### Provided data
◇ ◇ ◇ ◇ ◇
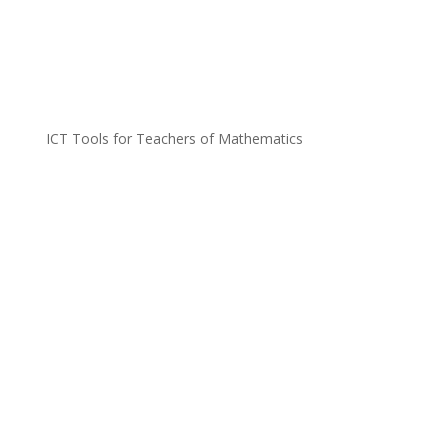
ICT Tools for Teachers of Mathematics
◇ ◇ ◇ ◇ ◇
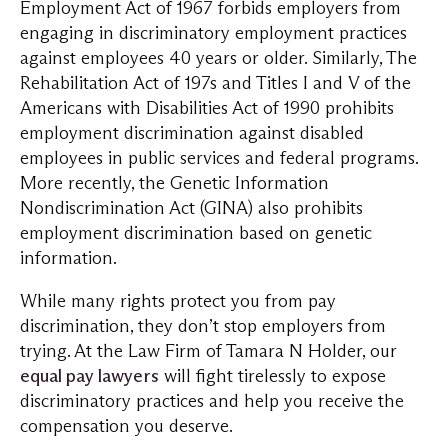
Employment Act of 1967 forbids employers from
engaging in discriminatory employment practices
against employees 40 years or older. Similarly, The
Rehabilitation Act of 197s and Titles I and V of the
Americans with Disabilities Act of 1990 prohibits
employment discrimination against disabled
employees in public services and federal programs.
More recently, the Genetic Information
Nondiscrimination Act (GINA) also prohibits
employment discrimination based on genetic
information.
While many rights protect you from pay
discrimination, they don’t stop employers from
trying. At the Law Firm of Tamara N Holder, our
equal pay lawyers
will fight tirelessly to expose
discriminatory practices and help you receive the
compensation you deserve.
◇ ◇ ◇ ◇ ◇
### Assignment
Rewrite everything from "Employment Act of 1967 forbids employers from" down to "information.", swapping "prohibits" for "bars" and leaving the rest unchanged.

### Completed exercise
Employment Act of 1967 forbids employers from
engaging in discriminatory employment practices
against employees 40 years or older. Similarly, The
Rehabilitation Act of 197s and Titles I and V of the
Americans with Disabilities Act of 1990 bars
employment discrimination against disabled
employees in public services and federal programs.
More recently, the Genetic Information
Nondiscrimination Act (GINA) also bars
employment discrimination based on genetic
information.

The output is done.